• 提供テキスト
彼はヨーロッパやイスラム世界、古代ギリシャの天文学書を研究し、
デリー、ウジャイン、ヴァーラーナシー、マトゥラー、ジャイプルの5都市に天文台を建設しました。
その中でも最後に完成したジャイプルのジャンタル・マンタルは最大規模を誇り、
建築技術と観測精度の両面で最高傑作とされています。現在でも一部の観測装置は実際に使用可能であり、約300年前の科学技術の高さを体感できる貴重な遺産となっています。
ジャンタル・マンタル(天文台)(Jantar Mantar)
住所:Gangori Bazaar, J.D.A. マーケット Pink City, Jaipur, Rajasthan 302002 インド
| 時間 | 6:00~18:00 |
| 定休日 | ホーリー祭 |
| 料金 | 200ルピー |
サムラート・ヤントラ(Samrat Yantra)
ジャンタル・マンタル最大の見どころが、
高さ27.4mを誇る巨大な日時計「サムラート・ヤントラ」です。
巨大な三角形の構造物は北極星の方向へ正確に向けられており、
両側の目盛りへ落ちる影によって時刻を測定します。
時刻だけでなく、天頂距離や子午線通過も観測でき、
その精度は理論上約2秒という驚異的なものとされています。
実際に目の前へ立つと、その大きさと設計の精密さに圧倒されます。

ナリ・ヴァラヤ・ヤントラ (Nari Valaya Yantra)
傾いた円盤が左右対称に配置された独特な観測装置です。
北半球用と南半球用に分かれており、太陽の位置を一年を通して正確に測定できます。
赤道日時計として世界でも非常に高い精度を持つ観測装置のひとつとされています。


ジャイ・プラカーシュ・ヤントラ (Jai Prakash Yantra)
半球状の巨大な器のような構造を持つ観測装置です。
内部へ入ると球面上に目盛りが刻まれており、天体の位置を立体的に把握できます。
他の観測装置で得られた測定結果を補完・確認する役割も果たしていました。

ラーシ・ヴァラヤ・ヤントラ (Rashi Valaya Yantra)
ラーシ・ヴァラヤ・ヤントラは、
ジャイ・スィン2世が考案した12基の観測装置から構成される施設です。
それぞれが黄道十二宮(12星座)に対応しており、
星座ごとに異なる角度で設計されています。
太陽が各星座の領域を通過する際の位置を観測できるよう工夫されており、
占星術や暦の作成にも利用されました。

• 課題の指示
ジャンタル・マンタルの文章から、「ナリ・ヴァラヤ・ヤントラ (Nari Valaya」で始まり「ジャイ・スィン2世が考案した12基の観測装置から構成される施設です。」で終わる部分を一字も変えずに書き写してください。 記録は使わなくてよい。

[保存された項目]
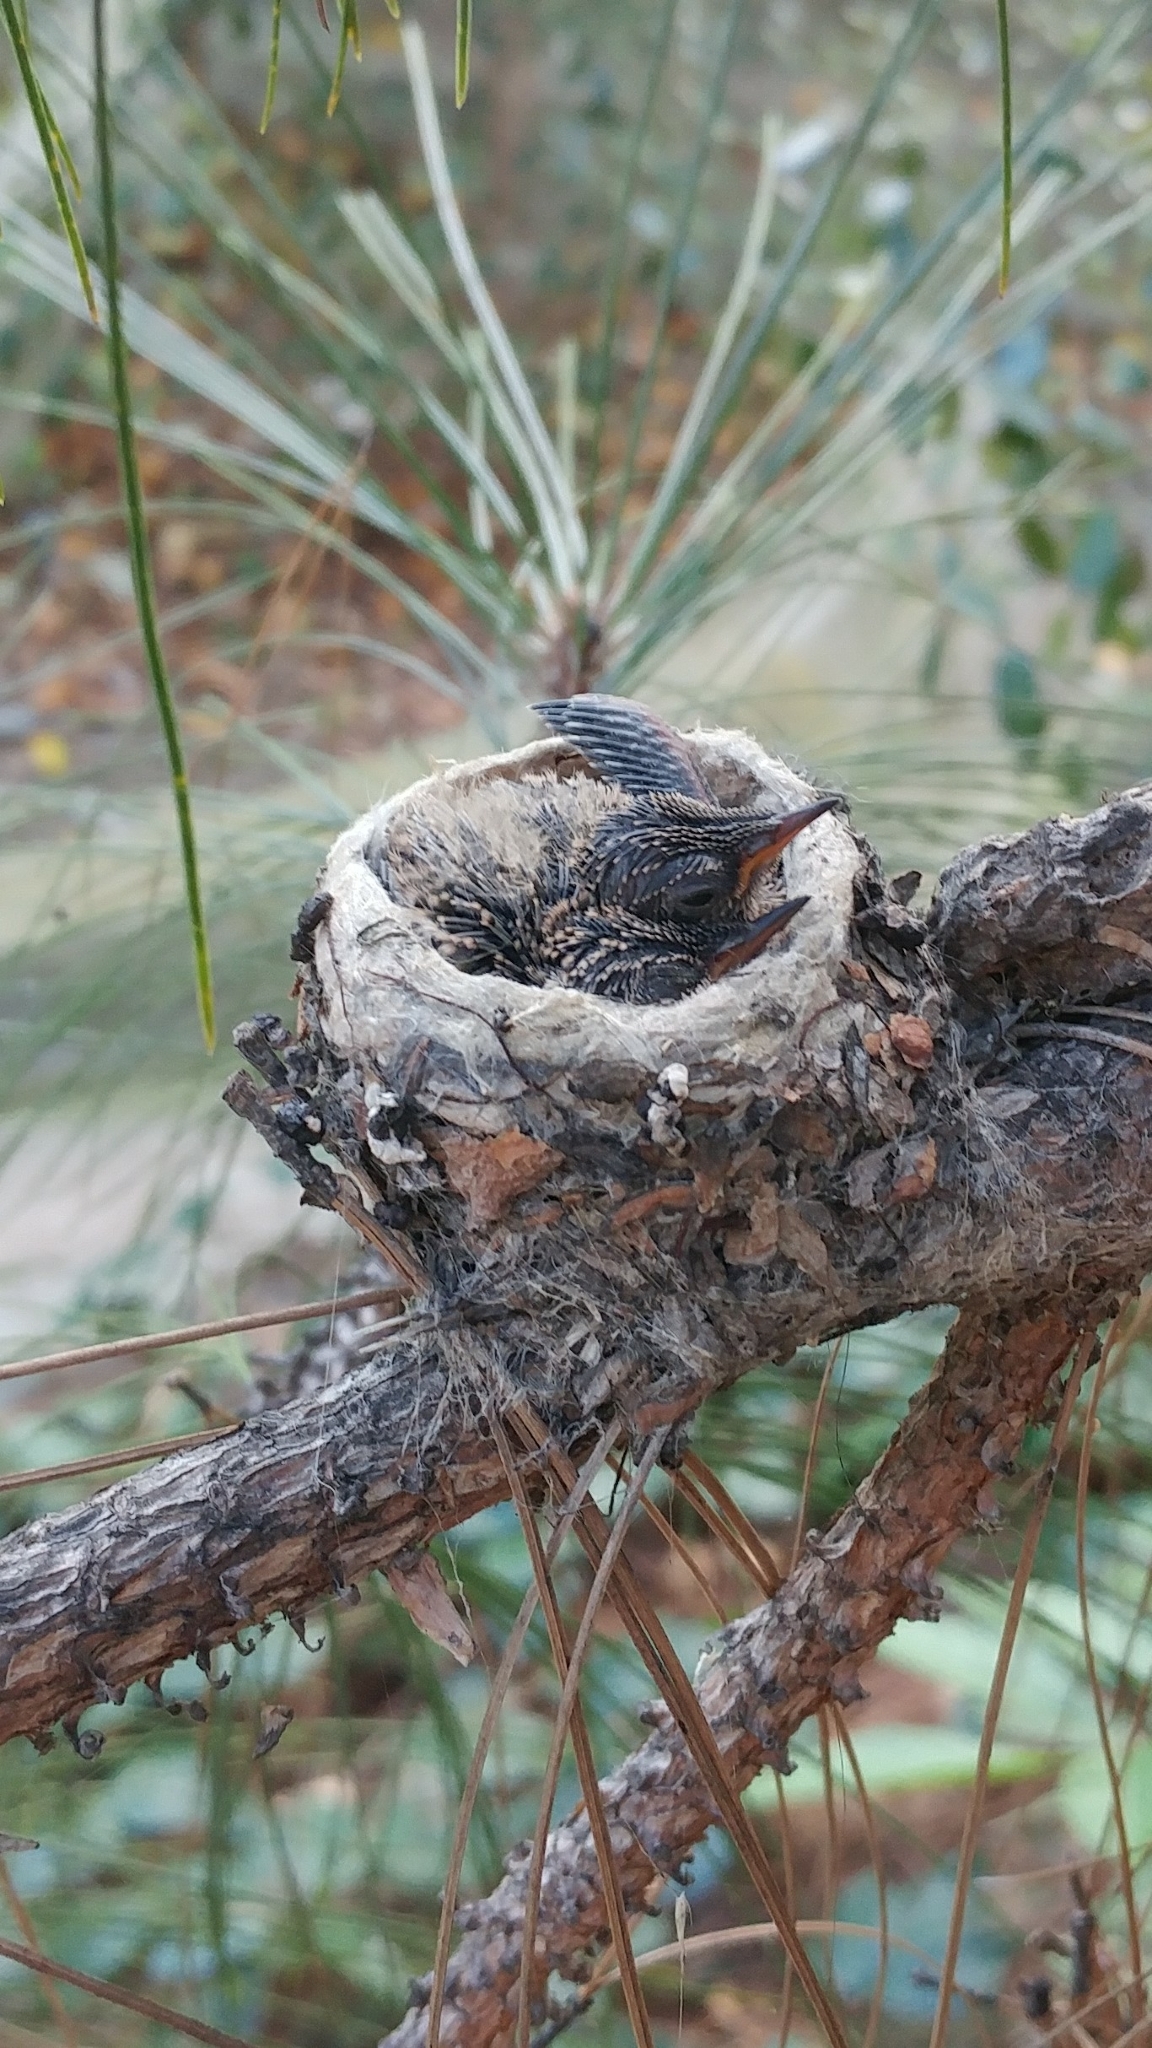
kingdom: Animalia
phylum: Chordata
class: Aves
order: Apodiformes
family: Trochilidae
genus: Calypte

• 課題の解答
ナリ・ヴァラヤ・ヤントラ (Nari Valaya Yantra)
傾いた円盤が左右対称に配置された独特な観測装置です。
北半球用と南半球用に分かれており、太陽の位置を一年を通して正確に測定できます。
赤道日時計として世界でも非常に高い精度を持つ観測装置のひとつとされています。


ジャイ・プラカーシュ・ヤントラ (Jai Prakash Yantra)
半球状の巨大な器のような構造を持つ観測装置です。
内部へ入ると球面上に目盛りが刻まれており、天体の位置を立体的に把握できます。
他の観測装置で得られた測定結果を補完・確認する役割も果たしていました。

ラーシ・ヴァラヤ・ヤントラ (Rashi Valaya Yantra)
ラーシ・ヴァラヤ・ヤントラは、
ジャイ・スィン2世が考案した12基の観測装置から構成される施設です。